Honourable senators, I would add further as a technical point that Motion 26 does not contain a clause stating that the process proposed is to apply notwithstanding other rules and practices of the Senate.

With Committee of the Whole it has been a consistent historical practice for witnesses to be determined by the full Senate. For example, on May 31, 2016, the full Senate decided, by motion, that the Senate resolve itself into a Committee of the Whole to consider the subject matter of Bill C-14 and to receive the Minister of Justice and Attorney General of Canada and the Minister of Health. On December 13, 2017, the full Senate decided, by motion, to resolve itself into a Committee of the Whole to consider the subject matter of Bill C-45 and to receive the Minister of Justice and Attorney General of Canada, the Minister of Health and the Minister of Public Safety and Emergency Preparedness. In the case of back-to-work legislation, the full Senate has consistently decided collectively to receive ministers in Committee of the Whole.

I also want to bring the attention of the chair to the section of Motion 26 that would authorize the Leader of the Opposition to make “a short statement” during Question Period. Rule 4-8(1) provides:

During Question Period, a Senator may, without notice, ask a question . . . .

And under rule 4-8(2):

There is no debate during Question Period, and only brief comments or explanatory remarks shall be allowed.

Page 73 of the Companion to the Rules of the Senate further states:

The rules of conduct and decorum apply to Question Period. Only brief explanatory remarks may accompany questions or answers; however, they should not give rise to debate.

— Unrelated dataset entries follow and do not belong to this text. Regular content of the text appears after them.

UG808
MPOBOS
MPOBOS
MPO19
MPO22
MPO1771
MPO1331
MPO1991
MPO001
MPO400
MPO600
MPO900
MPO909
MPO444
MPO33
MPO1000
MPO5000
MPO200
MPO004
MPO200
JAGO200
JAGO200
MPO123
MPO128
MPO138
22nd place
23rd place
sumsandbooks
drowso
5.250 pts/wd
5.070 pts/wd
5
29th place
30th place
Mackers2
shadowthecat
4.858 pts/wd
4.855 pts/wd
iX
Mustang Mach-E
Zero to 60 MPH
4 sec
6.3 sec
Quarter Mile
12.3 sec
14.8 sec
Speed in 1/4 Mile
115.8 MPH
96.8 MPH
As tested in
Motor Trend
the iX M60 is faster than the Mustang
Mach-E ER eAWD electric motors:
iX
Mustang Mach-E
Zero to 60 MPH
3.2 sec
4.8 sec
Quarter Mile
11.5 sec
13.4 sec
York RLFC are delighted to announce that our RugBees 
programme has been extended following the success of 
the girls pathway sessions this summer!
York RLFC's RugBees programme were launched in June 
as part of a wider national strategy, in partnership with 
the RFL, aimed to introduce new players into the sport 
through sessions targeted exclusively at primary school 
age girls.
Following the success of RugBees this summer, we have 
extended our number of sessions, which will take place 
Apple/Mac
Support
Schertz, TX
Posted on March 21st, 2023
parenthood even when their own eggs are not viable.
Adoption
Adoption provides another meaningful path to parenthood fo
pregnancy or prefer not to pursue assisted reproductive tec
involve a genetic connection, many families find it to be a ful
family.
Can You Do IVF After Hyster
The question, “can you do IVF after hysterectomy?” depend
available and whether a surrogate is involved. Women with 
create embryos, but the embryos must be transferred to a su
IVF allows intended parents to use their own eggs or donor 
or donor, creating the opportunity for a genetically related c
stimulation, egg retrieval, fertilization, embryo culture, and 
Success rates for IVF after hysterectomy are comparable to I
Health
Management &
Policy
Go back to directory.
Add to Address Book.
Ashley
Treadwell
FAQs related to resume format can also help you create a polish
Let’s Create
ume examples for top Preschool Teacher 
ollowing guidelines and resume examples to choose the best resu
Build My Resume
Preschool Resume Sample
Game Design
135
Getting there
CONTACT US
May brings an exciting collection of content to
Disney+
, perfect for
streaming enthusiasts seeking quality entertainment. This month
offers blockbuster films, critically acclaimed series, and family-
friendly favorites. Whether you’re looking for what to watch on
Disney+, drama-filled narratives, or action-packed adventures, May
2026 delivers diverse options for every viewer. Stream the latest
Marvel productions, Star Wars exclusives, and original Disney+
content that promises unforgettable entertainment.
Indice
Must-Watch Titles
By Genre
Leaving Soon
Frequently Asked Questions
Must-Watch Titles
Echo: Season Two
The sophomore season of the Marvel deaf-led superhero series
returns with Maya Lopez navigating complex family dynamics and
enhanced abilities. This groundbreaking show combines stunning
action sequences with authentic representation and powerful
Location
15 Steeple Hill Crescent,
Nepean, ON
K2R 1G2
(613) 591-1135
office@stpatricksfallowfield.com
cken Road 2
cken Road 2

Motion 26 does not specify what constitutes a short statement and could be quantified as nothing more than a form of debate, which could exhaust time that is afforded to senators under our Rules to pose questions, whether to myself or to committee chairs.

A ruling by Speaker Kinsella, on May 10, 2006, reflected that:

The rationale for prohibiting debate during Question Period and for creating Delayed Answers is due, in part, to the limited time given to Question Period. The 30 minutes allotted for questions and answers is to promote the immediate exchange of information about the policies of the government or the work of a committee.

Your Honour, I believe I’ve identified several issues that warrant your review, and I would respectfully submit that Motion 26 is out of order.

Hon. Leo Housakos [ + ]

Your Honour, the government leader has brought up a number of points, and he has reached into a number of elements of the Rules which I think might or might not apply. With the indulgence of the chair, I would like to know if it’s possible to have the chair allow me some time to research some of the claims made by the government leader and provide a response at the next sitting, if I have the indulgence of the Speaker.

I would like to voice my opposition. The practice in this chamber and the precedent in this chamber is that when someone has a point of order that they want to argue, it’s not in 24 hours and it’s not in 48 hours; it’s now. So I would ask that this chamber respect this process.

The Hon. the Speaker [ + ]

Honourable senators will know that I have, on two occasions — one in the last Parliament and one already in this Parliament — allowed debate to continue when I heard, after debate had closed off and I took the matter under advisement, that there were new matters that could be raised or may be raised. In both those incidents, I came back and informed the chamber that I was prepared to hear more new evidence on the matter.

I think it’s important that we have some flexibility because, otherwise, this could go on and on and on. I don’t like the idea of delaying a debate, but I do understand what Senator Housakos is saying. There is some very technical information that’s been raised by the Government Representative. If Senator Housakos were to reply now and find out later that he has some new information, we’re back to square one again.